Rispetto agli USA e Trump

La fiducia del pubblico in questo tipo di politica è bassa. Nel 2018, solo il 3% dei brasiliani ha dichiarato di “fidarsi” del Congresso. Valore segreto, ma dà un’idea del motivo per cui la popolazione ha eletto un presidente populista di destra nel 2018. “È simile agli Stati Uniti e a Donald Trump. C’era risentimento nell’élite politica della popolazione. Bolsonaro ha detto che sta facendo le pulizie nella palude marcia”, dice Peters.

La campagna elettorale è stata messa in ombra dall’operazione di corruzione “Lava Jato”. Coinvolti la compagnia petrolifera Petrobras e molti politici. Compreso l’ex presidente Lula da Silva, che è stato condannato al carcere e quindi non ha più potuto candidarsi alle elezioni presidenziali del 2018 nonostante un voto forte. Il giudice principale nel procedimento era Sergio Moro, che fu poi nominato ministro della Giustizia sotto Bolsonaro.

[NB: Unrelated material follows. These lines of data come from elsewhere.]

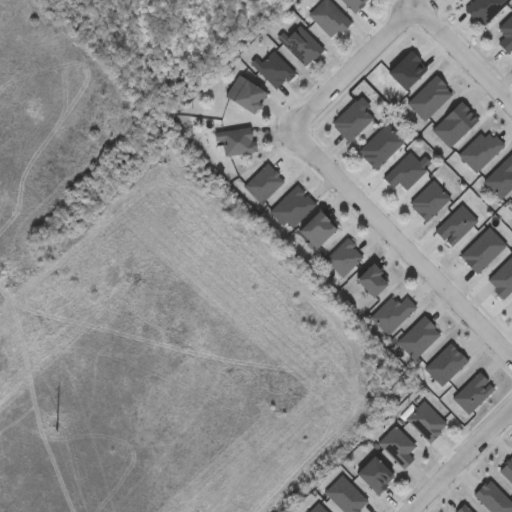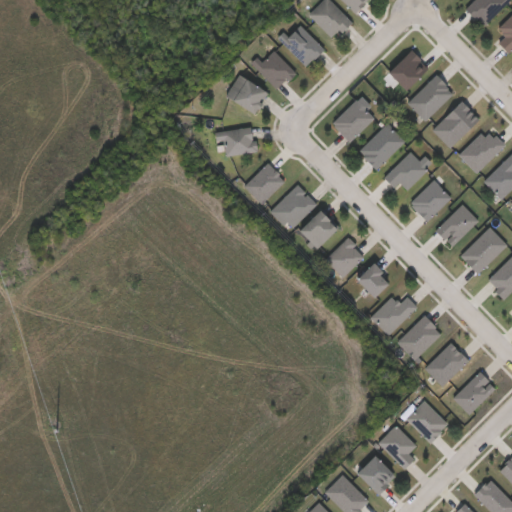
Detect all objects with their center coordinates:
building: (354, 3)
building: (355, 5)
building: (483, 8)
building: (486, 10)
building: (328, 16)
building: (330, 20)
building: (506, 32)
building: (506, 37)
building: (301, 43)
building: (302, 47)
road: (465, 58)
building: (273, 67)
building: (405, 68)
road: (354, 69)
building: (275, 72)
building: (245, 93)
building: (246, 97)
building: (430, 97)
building: (431, 101)
building: (352, 119)
building: (452, 123)
building: (353, 124)
building: (236, 139)
building: (238, 144)
building: (380, 144)
building: (382, 149)
building: (479, 149)
building: (406, 169)
building: (408, 174)
building: (501, 176)
building: (501, 181)
building: (262, 182)
building: (429, 200)
building: (430, 204)
building: (292, 206)
building: (293, 210)
building: (457, 223)
building: (317, 228)
building: (318, 232)
road: (403, 246)
building: (485, 247)
building: (344, 256)
building: (345, 260)
building: (502, 276)
building: (371, 278)
building: (372, 283)
building: (391, 312)
building: (393, 317)
building: (417, 336)
building: (442, 364)
building: (472, 392)
building: (426, 420)
building: (427, 424)
building: (397, 445)
building: (398, 449)
road: (461, 461)
building: (507, 468)
building: (374, 473)
building: (376, 477)
building: (343, 492)
building: (492, 497)
building: (315, 508)
building: (462, 508)
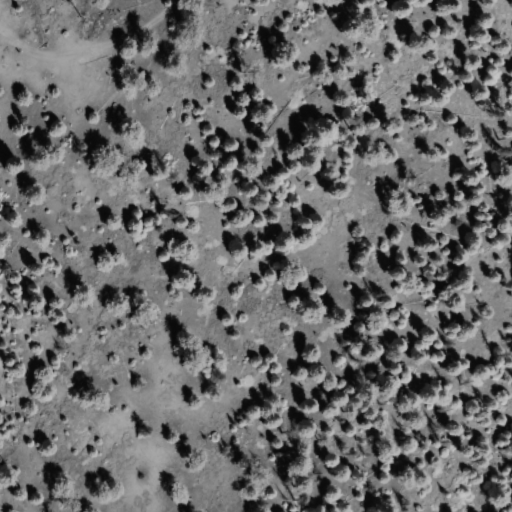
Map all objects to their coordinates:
road: (90, 53)
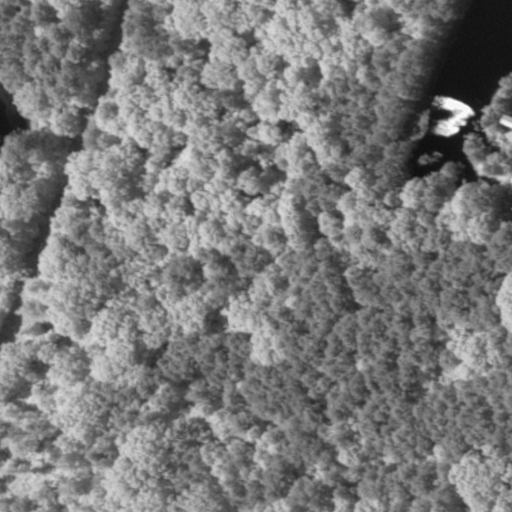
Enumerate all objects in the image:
building: (507, 120)
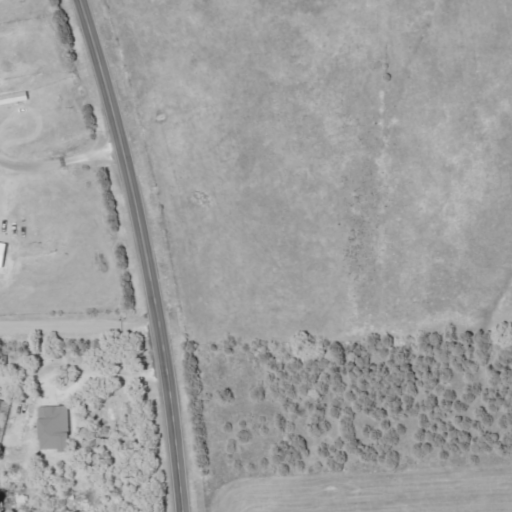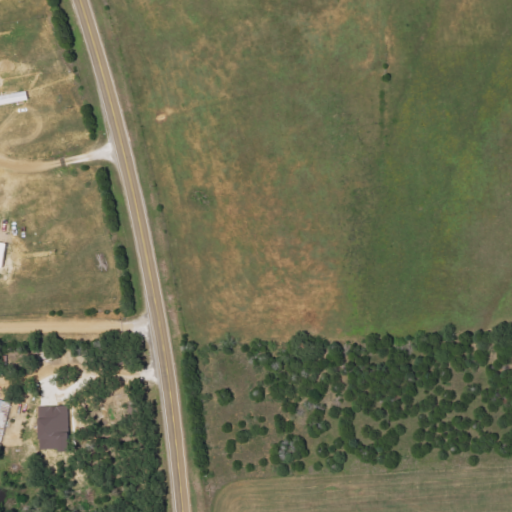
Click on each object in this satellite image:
road: (60, 162)
road: (144, 252)
building: (3, 253)
road: (79, 324)
road: (86, 369)
building: (4, 414)
building: (56, 428)
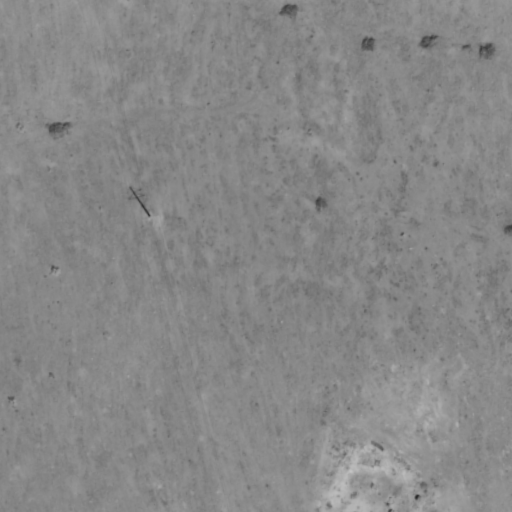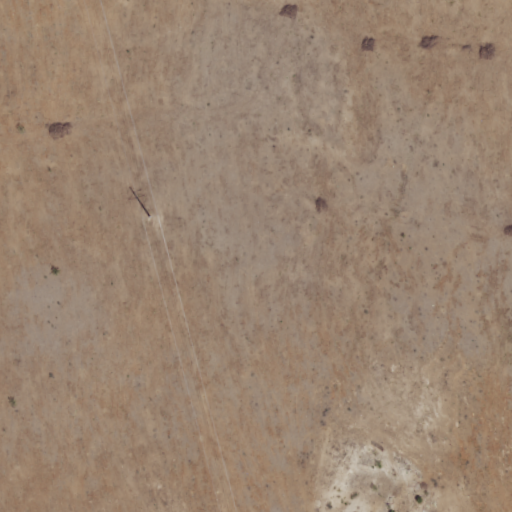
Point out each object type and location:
power tower: (149, 216)
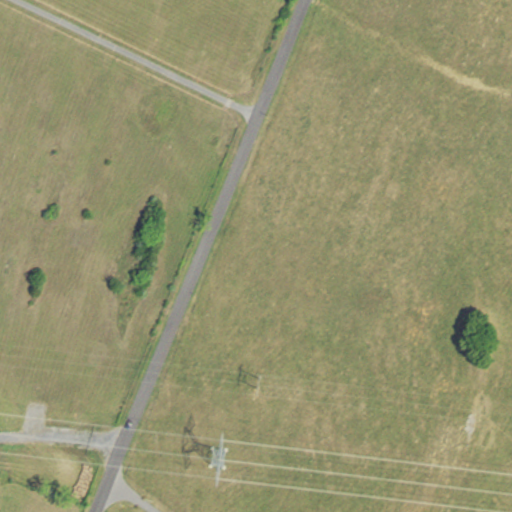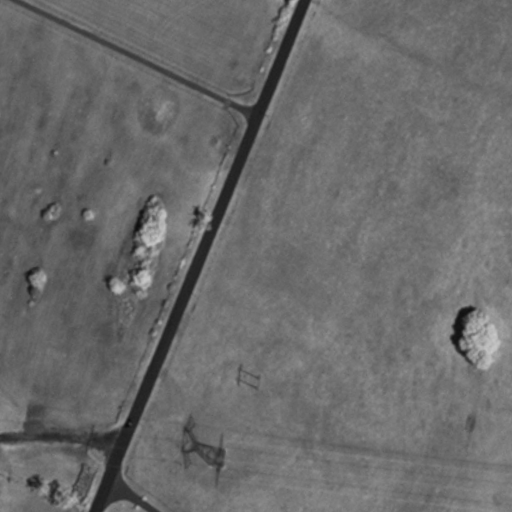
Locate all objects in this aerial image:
road: (138, 57)
road: (203, 249)
power tower: (263, 384)
power tower: (221, 458)
road: (105, 497)
road: (143, 501)
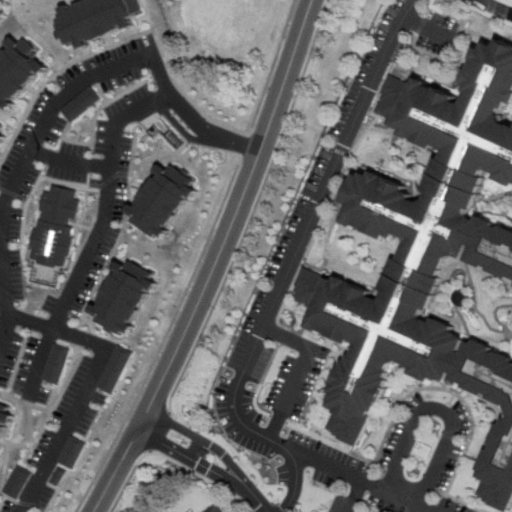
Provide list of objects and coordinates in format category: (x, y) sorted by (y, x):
building: (97, 19)
building: (97, 19)
road: (272, 67)
building: (20, 69)
building: (20, 69)
building: (83, 102)
building: (83, 102)
road: (192, 114)
road: (182, 129)
building: (3, 132)
building: (3, 132)
road: (28, 153)
road: (70, 159)
road: (107, 199)
building: (165, 199)
building: (165, 199)
road: (254, 209)
building: (57, 224)
building: (57, 225)
road: (314, 238)
road: (332, 244)
building: (435, 260)
road: (215, 261)
road: (291, 265)
building: (127, 295)
building: (127, 295)
road: (361, 316)
road: (172, 326)
road: (286, 327)
road: (4, 330)
road: (282, 334)
building: (405, 359)
road: (41, 361)
building: (57, 362)
building: (58, 362)
building: (116, 367)
building: (116, 367)
road: (267, 370)
road: (302, 370)
road: (88, 383)
road: (468, 404)
road: (441, 408)
road: (261, 409)
building: (5, 419)
building: (5, 419)
road: (279, 421)
road: (158, 434)
road: (337, 445)
building: (73, 450)
building: (74, 450)
road: (172, 459)
building: (60, 474)
road: (410, 479)
building: (20, 480)
building: (20, 480)
road: (366, 480)
road: (440, 490)
road: (356, 495)
road: (269, 506)
road: (278, 506)
building: (214, 508)
building: (216, 509)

Come pubblicato quest’anno, Moro era di parte nel processo Lula da Silva. Pertanto, tutte le sentenze contro Lula da Silva sono state annullate. L’ex presidente è di nuovo fuori e potrebbe candidarsi di nuovo alle elezioni presidenziali nel 2022. Ha voti alti nei sondaggi, intanto Bolsonaro è in un buco elettorale. “Ufficialmente, Lula non ha ancora annunciato la sua candidatura, ma i sondaggi di maggio gli hanno dato il 55 percento del potenziale ballottaggio contro Bolsonaro”, afferma Peters. Se il 75enne rimane in buona salute e la sua popolarità rimane alta, potrebbe essere solo questione di tempo.

L’ex presidente Lula è tornato?

Il Brasile sta finendo i soldi. Più a lungo continua la pandemia di Corona, più la situazione diventa minacciosa. “Molti aiuti ai segmenti a basso reddito della popolazione sono stati notevolmente ridotti rispetto al 2020”, spiega Peters. Il problema di Bolsonaro è che la popolazione a basso reddito è la sua base elettorale. Se li dimette, avrà poche possibilità di restare in carica oltre il 2022.

Inoltre, l’ex ufficiale sta attualmente combattendo con un comitato investigativo che sta esaminando la sua politica in merito alla pandemia. Nel peggiore dei casi, Bolsonaro potrebbe affrontare un procedimento di impeachment. Indagini anche contro il ministro dell’Ambiente. Si dice che Ricardo Salles sia alleato con i contrabbandieri internazionali di legname tropicale e quindi incoraggi il disboscamento delle foreste pluviali. Organizzazione per la protezione ambientale WWF Lo descrive come “Ministro della distruzione ambientale”.

Bolsonaro ha iniziato con grandi promesse ed è stato inizialmente in grado di mantenerle. Ma nel bel mezzo della pandemia di Corona, le sorti sono cambiate. È molto probabile che il presidente brasiliano faccia la stessa sorte di Trump l’anno prossimo: un voto per lasciare l’incarico dopo un po’.